The expected value or mean of this distribution is 1/p . In other words, for this particular game, you’ll have an expectation of 2 turns until you win. This isn’t particularly important, but I thought you might like to know that this much of the game is a known distribution. This is just to explain that much, and to make it clear that the two games, if played infinitely without a particular payoff, will have to end up exactly the same.
Now to go to the payoff. It makes absolutely no difference to the finaly payoff if you pay off one game at a time, or just wait until the match is over, and figure the payoff. So for both of these, if you play a match of finite length, you’ll get some set of numbers at the end representing winning n, and pay off. If you used the same match numbers, you’d of course get twice the payoff using Game 2. But if the numbers are different (different matches) you can’t expect to get the same payoff, since you’ll have a different set of numbers.
Imagine a giant board (in fact it’s infinite) that has every single integer on it. Let’s say you put a marker on the board every time you play a game and reach that number. So after 10,000 games, you’d have a lot of markers near the bottom, and a few out over the other numbers. And if you have Board 1 and I have Board 2, they won’t necessarily look the same.
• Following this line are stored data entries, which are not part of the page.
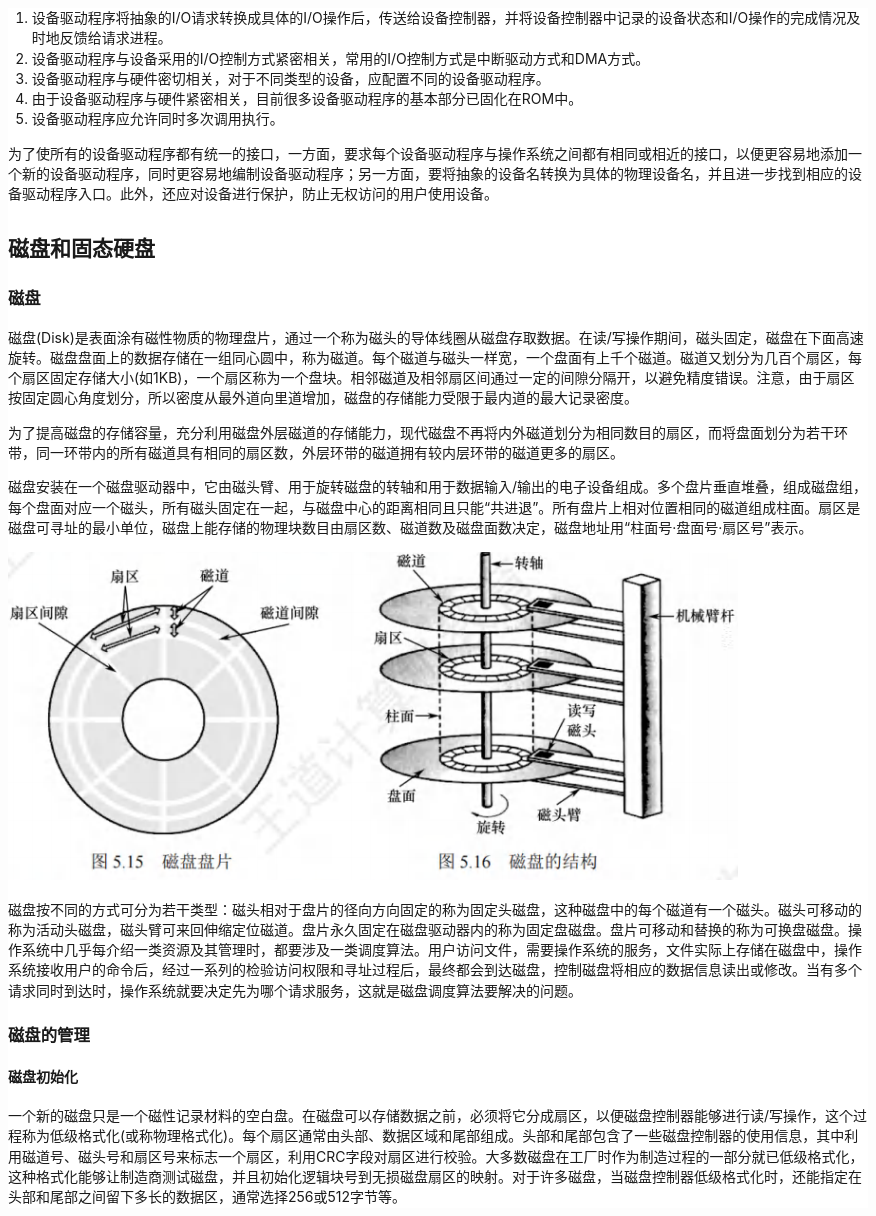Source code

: 1. 设备驱动程序将抽象的I/O请求转换成具体的I/O操作后，传送给设备控制器，并将设备控制器中记录的设备状态和I/O操作的完成情况及时地反馈给请求进程。
2. 设备驱动程序与设备采用的I/O控制方式紧密相关，常用的I/O控制方式是中断驱动方式和DMA方式。
3. 设备驱动程序与硬件密切相关，对于不同类型的设备，应配置不同的设备驱动程序。
4. 由于设备驱动程序与硬件紧密相关，目前很多设备驱动程序的基本部分已固化在ROM中。
5. 设备驱动程序应允许同时多次调用执行。

​	为了使所有的设备驱动程序都有统一的接口，一方面，要求每个设备驱动程序与操作系统之间都有相同或相近的接口，以便更容易地添加一个新的设备驱动程序，同时更容易地编制设备驱动程序；另一方面，要将抽象的设备名转换为具体的物理设备名，并且进一步找到相应的设备驱动程序入口。此外，还应对设备进行保护，防止无权访问的用户使用设备。

## 磁盘和固态硬盘

### 磁盘

​	磁盘(Disk)是表面涂有磁性物质的物理盘片，通过一个称为磁头的导体线圈从磁盘存取数据。在读/写操作期间，磁头固定，磁盘在下面高速旋转。磁盘盘面上的数据存储在一组同心圆中，称为磁道。每个磁道与磁头一样宽，一个盘面有上千个磁道。磁道又划分为几百个扇区，每个扇区固定存储大小(如1KB)，一个扇区称为一个盘块。相邻磁道及相邻扇区间通过一定的间隙分隔开，以避免精度错误。注意，由于扇区按固定圆心角度划分，所以密度从最外道向里道增加，磁盘的存储能力受限于最内道的最大记录密度。

​	为了提高磁盘的存储容量，充分利用磁盘外层磁道的存储能力，现代磁盘不再将内外磁道划分为相同数目的扇区，而将盘面划分为若干环带，同一环带内的所有磁道具有相同的扇区数，外层环带的磁道拥有较内层环带的磁道更多的扇区。

​	磁盘安装在一个磁盘驱动器中，它由磁头臂、用于旋转磁盘的转轴和用于数据输入/输出的电子设备组成。多个盘片垂直堆叠，组成磁盘组，每个盘面对应一个磁头，所有磁头固定在一起，与磁盘中心的距离相同且只能“共进退”。所有盘片上相对位置相同的磁道组成柱面。扇区是磁盘可寻址的最小单位，磁盘上能存储的物理块数目由扇区数、磁道数及磁盘面数决定，磁盘地址用“柱面号·盘面号·扇区号”表示。

<img src="./assets/image-20241210152236289.png" alt="image-20241210152236289" style="zoom：67%；" />

​	磁盘按不同的方式可分为若干类型：磁头相对于盘片的径向方向固定的称为固定头磁盘，这种磁盘中的每个磁道有一个磁头。磁头可移动的称为活动头磁盘，磁头臂可来回伸缩定位磁道。盘片永久固定在磁盘驱动器内的称为固定盘磁盘。盘片可移动和替换的称为可换盘磁盘。操作系统中几乎每介绍一类资源及其管理时，都要涉及一类调度算法。用户访问文件，需要操作系统的服务，文件实际上存储在磁盘中，操作系统接收用户的命令后，经过一系列的检验访问权限和寻址过程后，最终都会到达磁盘，控制磁盘将相应的数据信息读出或修改。当有多个请求同时到达时，操作系统就要决定先为哪个请求服务，这就是磁盘调度算法要解决的问题。

### 磁盘的管理

#### 磁盘初始化

​	一个新的磁盘只是一个磁性记录材料的空白盘。在磁盘可以存储数据之前，必须将它分成扇区，以便磁盘控制器能够进行读/写操作，这个过程称为低级格式化(或称物理格式化)。每个扇区通常由头部、数据区域和尾部组成。头部和尾部包含了一些磁盘控制器的使用信息，其中利用磁道号、磁头号和扇区号来标志一个扇区，利用CRC字段对扇区进行校验。大多数磁盘在工厂时作为制造过程的一部分就已低级格式化，这种格式化能够让制造商测试磁盘，并且初始化逻辑块号到无损磁盘扇区的映射。对于许多磁盘，当磁盘控制器低级格式化时，还能指定在头部和尾部之间留下多长的数据区，通常选择256或512字节等。
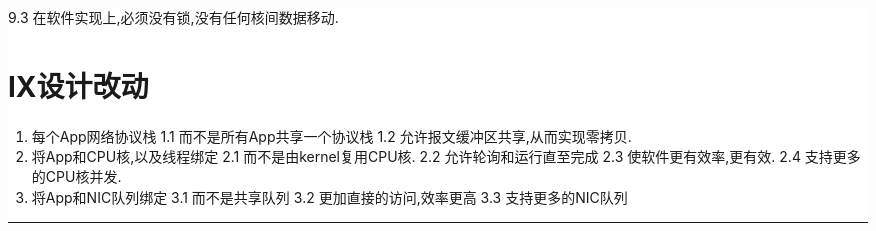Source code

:   9.3 在软件实现上,必须没有锁,没有任何核间数据移动.

# IX设计改动
1. 每个App网络协议栈
  1.1 而不是所有App共享一个协议栈
  1.2 允许报文缓冲区共享,从而实现零拷贝.
2. 将App和CPU核,以及线程绑定
  2.1 而不是由kernel复用CPU核.
  2.2 允许轮询和运行直至完成
  2.3 使软件更有效率,更有效.
  2.4 支持更多的CPU核并发.
3. 将App和NIC队列绑定
  3.1 而不是共享队列
  3.2 更加直接的访问,效率更高
  3.3 支持更多的NIC队列













---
Now let’s keep playing (forever, in fact). It should be clear that as this happens, my board and your board will start to look pretty similar; in fact, at inifinite time, they must be equal. (3). All the spaces will be covered by markers, and the ones that are more covered will be the same. (If you aren’t seeing this, then review your concept of infinity and probability distributions). So if we pay off at infinite time (essentially what the OP was asking, since paying off after time and paying off as time passes are the same), we see that Board 2 will have twice the payoff of Board 1. Please follow up with any questions, but I have to admit I’m not that great at explaining this further.
panama jack
(1) The probability distribution is the way some random variable X looks in some range. It can be discrete or continuous, and has a value equal to the probability that X= some particular x in the range given. Ranges of infinite value are often considered. The normal distibution, or bell curve, is the most well-known probability distribution (for good reason, too, since every infinite set of distributions approaches it).
(2) This is mostly trivial, but Bernoulli trials are independent, and it must satisfy p+q=1 where q represents (not p occurs).
(3) If not, we can throw probability theory mostly out the window. The meaning of that statement, though, is that a probability distribution should work any time you use it, and represents essentially an infinite amount of events. There are in fact some who argue that we have to be careful about this, but it’s more philosophical. As an example of the problem, consider a weatherman’s prediction that there’s a 20% chance of rain tomorrow. Does this really have a concrete distribution. After all, there’s only one day that will ever be June 4, 2048 and so it’s difficult to say that this 20% represents a long term or infinite number of trials of June 4, 2048.
A few more notes :
Let’s look at the boards again. Imagine that instead of putting a marker on the number, we put a payoff on the number (like a casino game). It’s clear that the larger numbers will have huge sums stacked on them even after one win on them, while the low numbers will rack it up slowly. Still, one win at the large number will skew the running total by quite a lot. This is why computer simulation likely won’t work, and partly why some people think it doesn’t converge. The thing is, it does, but only at infinity. (It’s not really like a lot of things that do become bounded as time goes on.)